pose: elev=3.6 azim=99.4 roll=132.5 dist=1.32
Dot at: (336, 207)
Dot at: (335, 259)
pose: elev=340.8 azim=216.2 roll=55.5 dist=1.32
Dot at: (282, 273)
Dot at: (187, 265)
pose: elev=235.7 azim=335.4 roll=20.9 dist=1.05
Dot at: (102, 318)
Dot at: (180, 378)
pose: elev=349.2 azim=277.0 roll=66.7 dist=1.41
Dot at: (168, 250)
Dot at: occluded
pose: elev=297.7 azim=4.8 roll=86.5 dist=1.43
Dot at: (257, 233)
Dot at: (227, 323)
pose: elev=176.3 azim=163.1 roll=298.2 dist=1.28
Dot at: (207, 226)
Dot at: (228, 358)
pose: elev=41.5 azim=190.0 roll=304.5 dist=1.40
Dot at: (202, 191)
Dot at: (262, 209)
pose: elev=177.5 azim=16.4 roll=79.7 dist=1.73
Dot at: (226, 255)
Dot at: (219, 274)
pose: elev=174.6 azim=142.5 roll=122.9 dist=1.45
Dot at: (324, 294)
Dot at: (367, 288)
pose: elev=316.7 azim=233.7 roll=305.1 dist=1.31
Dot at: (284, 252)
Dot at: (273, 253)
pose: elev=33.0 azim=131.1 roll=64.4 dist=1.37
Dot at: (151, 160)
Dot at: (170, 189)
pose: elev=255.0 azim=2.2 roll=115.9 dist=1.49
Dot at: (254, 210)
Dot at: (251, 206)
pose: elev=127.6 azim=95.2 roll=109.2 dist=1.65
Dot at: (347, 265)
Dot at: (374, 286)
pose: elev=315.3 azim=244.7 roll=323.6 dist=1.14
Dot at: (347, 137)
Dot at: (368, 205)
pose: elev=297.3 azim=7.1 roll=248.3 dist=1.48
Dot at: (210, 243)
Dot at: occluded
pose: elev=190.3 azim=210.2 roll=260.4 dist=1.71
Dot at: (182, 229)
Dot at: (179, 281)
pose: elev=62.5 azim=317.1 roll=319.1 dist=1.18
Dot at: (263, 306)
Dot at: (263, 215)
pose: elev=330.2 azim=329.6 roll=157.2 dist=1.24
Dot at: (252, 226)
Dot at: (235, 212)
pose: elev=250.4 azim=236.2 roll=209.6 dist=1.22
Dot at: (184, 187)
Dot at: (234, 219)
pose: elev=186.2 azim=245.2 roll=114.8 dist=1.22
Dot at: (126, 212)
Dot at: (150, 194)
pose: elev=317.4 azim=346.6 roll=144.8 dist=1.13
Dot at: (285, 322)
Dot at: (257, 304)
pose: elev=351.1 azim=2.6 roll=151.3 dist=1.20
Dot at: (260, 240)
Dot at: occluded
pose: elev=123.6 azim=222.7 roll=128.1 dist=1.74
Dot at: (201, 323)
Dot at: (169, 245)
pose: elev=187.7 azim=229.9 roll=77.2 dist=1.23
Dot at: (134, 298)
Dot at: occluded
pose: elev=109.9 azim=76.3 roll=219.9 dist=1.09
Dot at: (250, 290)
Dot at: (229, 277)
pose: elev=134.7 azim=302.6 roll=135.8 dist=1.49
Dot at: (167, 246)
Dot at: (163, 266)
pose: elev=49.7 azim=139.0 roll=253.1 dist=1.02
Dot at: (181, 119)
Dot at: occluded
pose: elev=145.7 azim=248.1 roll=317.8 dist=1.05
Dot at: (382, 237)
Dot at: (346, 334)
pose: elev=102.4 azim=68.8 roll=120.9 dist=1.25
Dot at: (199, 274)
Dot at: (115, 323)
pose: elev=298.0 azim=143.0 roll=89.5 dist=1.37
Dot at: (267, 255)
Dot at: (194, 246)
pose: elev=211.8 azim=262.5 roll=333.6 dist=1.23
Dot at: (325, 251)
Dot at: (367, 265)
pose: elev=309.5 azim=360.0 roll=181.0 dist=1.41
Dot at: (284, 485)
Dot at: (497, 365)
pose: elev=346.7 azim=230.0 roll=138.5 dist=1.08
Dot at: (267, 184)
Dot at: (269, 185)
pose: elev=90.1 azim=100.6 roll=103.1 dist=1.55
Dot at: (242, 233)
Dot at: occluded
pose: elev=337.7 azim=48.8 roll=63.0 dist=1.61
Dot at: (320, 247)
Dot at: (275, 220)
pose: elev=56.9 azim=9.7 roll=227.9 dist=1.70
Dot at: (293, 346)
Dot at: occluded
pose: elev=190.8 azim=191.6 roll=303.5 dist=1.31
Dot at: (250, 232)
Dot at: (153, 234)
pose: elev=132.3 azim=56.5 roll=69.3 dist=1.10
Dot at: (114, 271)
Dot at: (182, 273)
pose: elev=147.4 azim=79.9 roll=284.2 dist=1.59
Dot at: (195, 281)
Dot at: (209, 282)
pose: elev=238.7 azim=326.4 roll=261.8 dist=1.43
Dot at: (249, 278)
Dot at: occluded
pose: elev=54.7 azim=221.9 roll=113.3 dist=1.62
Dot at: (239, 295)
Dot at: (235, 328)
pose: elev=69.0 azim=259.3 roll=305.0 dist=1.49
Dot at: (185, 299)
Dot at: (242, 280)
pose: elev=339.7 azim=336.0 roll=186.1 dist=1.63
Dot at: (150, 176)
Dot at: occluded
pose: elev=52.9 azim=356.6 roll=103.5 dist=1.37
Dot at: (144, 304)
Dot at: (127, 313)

**Task to complete:**
Change every "pose" in the material above to "camera", and leave everything else as it is.

**The completed task:**
camera: elev=3.6 azim=99.4 roll=132.5 dist=1.32
Dot at: (336, 207)
Dot at: (335, 259)
camera: elev=340.8 azim=216.2 roll=55.5 dist=1.32
Dot at: (282, 273)
Dot at: (187, 265)
camera: elev=235.7 azim=335.4 roll=20.9 dist=1.05
Dot at: (102, 318)
Dot at: (180, 378)
camera: elev=349.2 azim=277.0 roll=66.7 dist=1.41
Dot at: (168, 250)
Dot at: occluded
camera: elev=297.7 azim=4.8 roll=86.5 dist=1.43
Dot at: (257, 233)
Dot at: (227, 323)
camera: elev=176.3 azim=163.1 roll=298.2 dist=1.28
Dot at: (207, 226)
Dot at: (228, 358)
camera: elev=41.5 azim=190.0 roll=304.5 dist=1.40
Dot at: (202, 191)
Dot at: (262, 209)
camera: elev=177.5 azim=16.4 roll=79.7 dist=1.73
Dot at: (226, 255)
Dot at: (219, 274)
camera: elev=174.6 azim=142.5 roll=122.9 dist=1.45
Dot at: (324, 294)
Dot at: (367, 288)
camera: elev=316.7 azim=233.7 roll=305.1 dist=1.31
Dot at: (284, 252)
Dot at: (273, 253)
camera: elev=33.0 azim=131.1 roll=64.4 dist=1.37
Dot at: (151, 160)
Dot at: (170, 189)
camera: elev=255.0 azim=2.2 roll=115.9 dist=1.49
Dot at: (254, 210)
Dot at: (251, 206)
camera: elev=127.6 azim=95.2 roll=109.2 dist=1.65
Dot at: (347, 265)
Dot at: (374, 286)
camera: elev=315.3 azim=244.7 roll=323.6 dist=1.14
Dot at: (347, 137)
Dot at: (368, 205)
camera: elev=297.3 azim=7.1 roll=248.3 dist=1.48
Dot at: (210, 243)
Dot at: occluded
camera: elev=190.3 azim=210.2 roll=260.4 dist=1.71
Dot at: (182, 229)
Dot at: (179, 281)
camera: elev=62.5 azim=317.1 roll=319.1 dist=1.18
Dot at: (263, 306)
Dot at: (263, 215)
camera: elev=330.2 azim=329.6 roll=157.2 dist=1.24
Dot at: (252, 226)
Dot at: (235, 212)
camera: elev=250.4 azim=236.2 roll=209.6 dist=1.22
Dot at: (184, 187)
Dot at: (234, 219)
camera: elev=186.2 azim=245.2 roll=114.8 dist=1.22
Dot at: (126, 212)
Dot at: (150, 194)
camera: elev=317.4 azim=346.6 roll=144.8 dist=1.13
Dot at: (285, 322)
Dot at: (257, 304)
camera: elev=351.1 azim=2.6 roll=151.3 dist=1.20
Dot at: (260, 240)
Dot at: occluded
camera: elev=123.6 azim=222.7 roll=128.1 dist=1.74
Dot at: (201, 323)
Dot at: (169, 245)
camera: elev=187.7 azim=229.9 roll=77.2 dist=1.23
Dot at: (134, 298)
Dot at: occluded
camera: elev=109.9 azim=76.3 roll=219.9 dist=1.09
Dot at: (250, 290)
Dot at: (229, 277)
camera: elev=134.7 azim=302.6 roll=135.8 dist=1.49
Dot at: (167, 246)
Dot at: (163, 266)
camera: elev=49.7 azim=139.0 roll=253.1 dist=1.02
Dot at: (181, 119)
Dot at: occluded
camera: elev=145.7 azim=248.1 roll=317.8 dist=1.05
Dot at: (382, 237)
Dot at: (346, 334)
camera: elev=102.4 azim=68.8 roll=120.9 dist=1.25
Dot at: (199, 274)
Dot at: (115, 323)
camera: elev=298.0 azim=143.0 roll=89.5 dist=1.37
Dot at: (267, 255)
Dot at: (194, 246)
camera: elev=211.8 azim=262.5 roll=333.6 dist=1.23
Dot at: (325, 251)
Dot at: (367, 265)
camera: elev=309.5 azim=360.0 roll=181.0 dist=1.41
Dot at: (284, 485)
Dot at: (497, 365)
camera: elev=346.7 azim=230.0 roll=138.5 dist=1.08
Dot at: (267, 184)
Dot at: (269, 185)
camera: elev=90.1 azim=100.6 roll=103.1 dist=1.55
Dot at: (242, 233)
Dot at: occluded
camera: elev=337.7 azim=48.8 roll=63.0 dist=1.61
Dot at: (320, 247)
Dot at: (275, 220)
camera: elev=56.9 azim=9.7 roll=227.9 dist=1.70
Dot at: (293, 346)
Dot at: occluded
camera: elev=190.8 azim=191.6 roll=303.5 dist=1.31
Dot at: (250, 232)
Dot at: (153, 234)
camera: elev=132.3 azim=56.5 roll=69.3 dist=1.10
Dot at: (114, 271)
Dot at: (182, 273)
camera: elev=147.4 azim=79.9 roll=284.2 dist=1.59
Dot at: (195, 281)
Dot at: (209, 282)
camera: elev=238.7 azim=326.4 roll=261.8 dist=1.43
Dot at: (249, 278)
Dot at: occluded
camera: elev=54.7 azim=221.9 roll=113.3 dist=1.62
Dot at: (239, 295)
Dot at: (235, 328)
camera: elev=69.0 azim=259.3 roll=305.0 dist=1.49
Dot at: (185, 299)
Dot at: (242, 280)
camera: elev=339.7 azim=336.0 roll=186.1 dist=1.63
Dot at: (150, 176)
Dot at: occluded
camera: elev=52.9 azim=356.6 roll=103.5 dist=1.37
Dot at: (144, 304)
Dot at: (127, 313)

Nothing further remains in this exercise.